### WHAT TO DO
Reproduce the material exactly, omitting nothing.
※ ※ ※
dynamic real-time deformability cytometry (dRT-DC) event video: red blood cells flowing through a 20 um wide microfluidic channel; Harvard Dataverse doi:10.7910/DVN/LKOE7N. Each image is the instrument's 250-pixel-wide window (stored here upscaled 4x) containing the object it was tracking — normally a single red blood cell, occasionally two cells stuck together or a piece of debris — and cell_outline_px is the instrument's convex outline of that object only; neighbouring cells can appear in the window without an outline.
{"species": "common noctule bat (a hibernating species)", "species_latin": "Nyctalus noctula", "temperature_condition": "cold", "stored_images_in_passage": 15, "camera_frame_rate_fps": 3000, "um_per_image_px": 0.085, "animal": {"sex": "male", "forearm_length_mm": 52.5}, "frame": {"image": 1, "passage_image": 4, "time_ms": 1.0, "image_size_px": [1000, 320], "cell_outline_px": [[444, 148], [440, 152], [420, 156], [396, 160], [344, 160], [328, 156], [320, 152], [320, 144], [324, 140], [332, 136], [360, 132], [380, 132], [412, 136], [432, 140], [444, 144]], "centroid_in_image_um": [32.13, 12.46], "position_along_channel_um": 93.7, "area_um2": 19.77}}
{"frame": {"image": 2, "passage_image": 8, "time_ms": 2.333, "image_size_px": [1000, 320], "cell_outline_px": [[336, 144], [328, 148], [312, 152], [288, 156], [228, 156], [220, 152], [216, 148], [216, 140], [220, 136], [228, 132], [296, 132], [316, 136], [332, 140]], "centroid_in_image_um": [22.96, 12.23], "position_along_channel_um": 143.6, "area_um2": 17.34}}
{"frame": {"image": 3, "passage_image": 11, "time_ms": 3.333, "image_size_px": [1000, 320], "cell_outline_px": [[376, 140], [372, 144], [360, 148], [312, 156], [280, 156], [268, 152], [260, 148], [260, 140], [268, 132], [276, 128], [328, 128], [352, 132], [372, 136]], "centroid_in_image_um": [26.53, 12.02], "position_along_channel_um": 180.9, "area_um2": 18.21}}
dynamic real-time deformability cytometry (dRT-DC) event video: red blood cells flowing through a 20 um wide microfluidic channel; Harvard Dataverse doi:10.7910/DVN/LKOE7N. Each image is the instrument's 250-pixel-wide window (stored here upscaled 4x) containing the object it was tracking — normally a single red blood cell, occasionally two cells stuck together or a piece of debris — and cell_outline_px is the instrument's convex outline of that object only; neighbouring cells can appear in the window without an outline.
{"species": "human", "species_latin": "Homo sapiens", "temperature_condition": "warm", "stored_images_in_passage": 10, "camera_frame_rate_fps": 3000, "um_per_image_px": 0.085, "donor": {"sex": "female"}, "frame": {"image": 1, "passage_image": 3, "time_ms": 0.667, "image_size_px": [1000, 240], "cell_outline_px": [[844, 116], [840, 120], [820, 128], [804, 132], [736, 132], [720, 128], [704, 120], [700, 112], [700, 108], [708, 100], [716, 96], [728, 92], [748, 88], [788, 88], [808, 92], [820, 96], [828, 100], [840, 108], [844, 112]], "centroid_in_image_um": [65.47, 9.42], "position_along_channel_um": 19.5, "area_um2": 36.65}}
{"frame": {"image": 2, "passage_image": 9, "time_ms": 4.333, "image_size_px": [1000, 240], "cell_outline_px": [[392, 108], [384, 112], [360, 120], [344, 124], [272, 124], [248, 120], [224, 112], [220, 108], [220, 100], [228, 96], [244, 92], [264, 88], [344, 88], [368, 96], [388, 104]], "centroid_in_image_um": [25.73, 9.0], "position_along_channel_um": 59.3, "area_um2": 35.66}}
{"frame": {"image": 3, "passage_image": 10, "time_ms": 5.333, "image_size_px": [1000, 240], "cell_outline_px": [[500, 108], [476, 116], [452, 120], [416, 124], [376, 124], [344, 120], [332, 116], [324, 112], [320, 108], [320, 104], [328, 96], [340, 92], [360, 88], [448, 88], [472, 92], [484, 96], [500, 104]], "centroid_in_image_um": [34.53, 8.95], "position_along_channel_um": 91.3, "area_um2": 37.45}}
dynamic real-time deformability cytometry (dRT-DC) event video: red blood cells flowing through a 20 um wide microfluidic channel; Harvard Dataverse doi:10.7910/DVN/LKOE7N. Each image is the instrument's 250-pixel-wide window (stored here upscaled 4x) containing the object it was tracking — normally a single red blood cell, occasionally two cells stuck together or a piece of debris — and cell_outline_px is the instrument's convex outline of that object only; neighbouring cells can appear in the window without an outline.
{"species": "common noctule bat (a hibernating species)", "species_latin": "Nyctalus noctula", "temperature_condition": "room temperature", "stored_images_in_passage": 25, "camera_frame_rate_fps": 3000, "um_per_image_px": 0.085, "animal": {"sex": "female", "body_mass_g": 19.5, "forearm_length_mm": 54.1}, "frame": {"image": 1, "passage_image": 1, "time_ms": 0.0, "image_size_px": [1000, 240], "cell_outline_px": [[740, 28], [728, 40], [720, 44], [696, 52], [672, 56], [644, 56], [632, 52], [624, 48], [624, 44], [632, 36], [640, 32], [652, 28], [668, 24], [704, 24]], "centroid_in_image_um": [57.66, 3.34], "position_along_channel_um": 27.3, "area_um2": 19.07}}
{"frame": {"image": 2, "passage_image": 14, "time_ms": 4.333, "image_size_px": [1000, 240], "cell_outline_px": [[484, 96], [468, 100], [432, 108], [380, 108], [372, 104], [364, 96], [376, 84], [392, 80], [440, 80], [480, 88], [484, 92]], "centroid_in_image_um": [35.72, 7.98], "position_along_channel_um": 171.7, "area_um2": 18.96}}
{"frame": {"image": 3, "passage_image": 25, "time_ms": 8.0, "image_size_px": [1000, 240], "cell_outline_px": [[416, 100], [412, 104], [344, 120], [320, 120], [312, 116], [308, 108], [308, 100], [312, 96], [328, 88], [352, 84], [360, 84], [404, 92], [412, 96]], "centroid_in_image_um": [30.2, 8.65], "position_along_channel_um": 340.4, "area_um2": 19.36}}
※ ※ ※
### ANSWER TO THIS EXERCISE
dynamic real-time deformability cytometry (dRT-DC) event video: red blood cells flowing through a 20 um wide microfluidic channel; Harvard Dataverse doi:10.7910/DVN/LKOE7N. Each image is the instrument's 250-pixel-wide window (stored here upscaled 4x) containing the object it was tracking — normally a single red blood cell, occasionally two cells stuck together or a piece of debris — and cell_outline_px is the instrument's convex outline of that object only; neighbouring cells can appear in the window without an outline.
{"species": "common noctule bat (a hibernating species)", "species_latin": "Nyctalus noctula", "temperature_condition": "cold", "stored_images_in_passage": 15, "camera_frame_rate_fps": 3000, "um_per_image_px": 0.085, "animal": {"sex": "male", "forearm_length_mm": 52.5}, "frame": {"image": 1, "passage_image": 4, "time_ms": 1.0, "image_size_px": [1000, 320], "cell_outline_px": [[444, 148], [440, 152], [420, 156], [396, 160], [344, 160], [328, 156], [320, 152], [320, 144], [324, 140], [332, 136], [360, 132], [380, 132], [412, 136], [432, 140], [444, 144]], "centroid_in_image_um": [32.13, 12.46], "position_along_channel_um": 93.7, "area_um2": 19.77}}
{"frame": {"image": 2, "passage_image": 8, "time_ms": 2.333, "image_size_px": [1000, 320], "cell_outline_px": [[336, 144], [328, 148], [312, 152], [288, 156], [228, 156], [220, 152], [216, 148], [216, 140], [220, 136], [228, 132], [296, 132], [316, 136], [332, 140]], "centroid_in_image_um": [22.96, 12.23], "position_along_channel_um": 143.6, "area_um2": 17.34}}
{"frame": {"image": 3, "passage_image": 11, "time_ms": 3.333, "image_size_px": [1000, 320], "cell_outline_px": [[376, 140], [372, 144], [360, 148], [312, 156], [280, 156], [268, 152], [260, 148], [260, 140], [268, 132], [276, 128], [328, 128], [352, 132], [372, 136]], "centroid_in_image_um": [26.53, 12.02], "position_along_channel_um": 180.9, "area_um2": 18.21}}
dynamic real-time deformability cytometry (dRT-DC) event video: red blood cells flowing through a 20 um wide microfluidic channel; Harvard Dataverse doi:10.7910/DVN/LKOE7N. Each image is the instrument's 250-pixel-wide window (stored here upscaled 4x) containing the object it was tracking — normally a single red blood cell, occasionally two cells stuck together or a piece of debris — and cell_outline_px is the instrument's convex outline of that object only; neighbouring cells can appear in the window without an outline.
{"species": "human", "species_latin": "Homo sapiens", "temperature_condition": "warm", "stored_images_in_passage": 10, "camera_frame_rate_fps": 3000, "um_per_image_px": 0.085, "donor": {"sex": "female"}, "frame": {"image": 1, "passage_image": 3, "time_ms": 0.667, "image_size_px": [1000, 240], "cell_outline_px": [[844, 116], [840, 120], [820, 128], [804, 132], [736, 132], [720, 128], [704, 120], [700, 112], [700, 108], [708, 100], [716, 96], [728, 92], [748, 88], [788, 88], [808, 92], [820, 96], [828, 100], [840, 108], [844, 112]], "centroid_in_image_um": [65.47, 9.42], "position_along_channel_um": 19.5, "area_um2": 36.65}}
{"frame": {"image": 2, "passage_image": 9, "time_ms": 4.333, "image_size_px": [1000, 240], "cell_outline_px": [[392, 108], [384, 112], [360, 120], [344, 124], [272, 124], [248, 120], [224, 112], [220, 108], [220, 100], [228, 96], [244, 92], [264, 88], [344, 88], [368, 96], [388, 104]], "centroid_in_image_um": [25.73, 9.0], "position_along_channel_um": 59.3, "area_um2": 35.66}}
{"frame": {"image": 3, "passage_image": 10, "time_ms": 5.333, "image_size_px": [1000, 240], "cell_outline_px": [[500, 108], [476, 116], [452, 120], [416, 124], [376, 124], [344, 120], [332, 116], [324, 112], [320, 108], [320, 104], [328, 96], [340, 92], [360, 88], [448, 88], [472, 92], [484, 96], [500, 104]], "centroid_in_image_um": [34.53, 8.95], "position_along_channel_um": 91.3, "area_um2": 37.45}}
dynamic real-time deformability cytometry (dRT-DC) event video: red blood cells flowing through a 20 um wide microfluidic channel; Harvard Dataverse doi:10.7910/DVN/LKOE7N. Each image is the instrument's 250-pixel-wide window (stored here upscaled 4x) containing the object it was tracking — normally a single red blood cell, occasionally two cells stuck together or a piece of debris — and cell_outline_px is the instrument's convex outline of that object only; neighbouring cells can appear in the window without an outline.
{"species": "common noctule bat (a hibernating species)", "species_latin": "Nyctalus noctula", "temperature_condition": "room temperature", "stored_images_in_passage": 25, "camera_frame_rate_fps": 3000, "um_per_image_px": 0.085, "animal": {"sex": "female", "body_mass_g": 19.5, "forearm_length_mm": 54.1}, "frame": {"image": 1, "passage_image": 1, "time_ms": 0.0, "image_size_px": [1000, 240], "cell_outline_px": [[740, 28], [728, 40], [720, 44], [696, 52], [672, 56], [644, 56], [632, 52], [624, 48], [624, 44], [632, 36], [640, 32], [652, 28], [668, 24], [704, 24]], "centroid_in_image_um": [57.66, 3.34], "position_along_channel_um": 27.3, "area_um2": 19.07}}
{"frame": {"image": 2, "passage_image": 14, "time_ms": 4.333, "image_size_px": [1000, 240], "cell_outline_px": [[484, 96], [468, 100], [432, 108], [380, 108], [372, 104], [364, 96], [376, 84], [392, 80], [440, 80], [480, 88], [484, 92]], "centroid_in_image_um": [35.72, 7.98], "position_along_channel_um": 171.7, "area_um2": 18.96}}
{"frame": {"image": 3, "passage_image": 25, "time_ms": 8.0, "image_size_px": [1000, 240], "cell_outline_px": [[416, 100], [412, 104], [344, 120], [320, 120], [312, 116], [308, 108], [308, 100], [312, 96], [328, 88], [352, 84], [360, 84], [404, 92], [412, 96]], "centroid_in_image_um": [30.2, 8.65], "position_along_channel_um": 340.4, "area_um2": 19.36}}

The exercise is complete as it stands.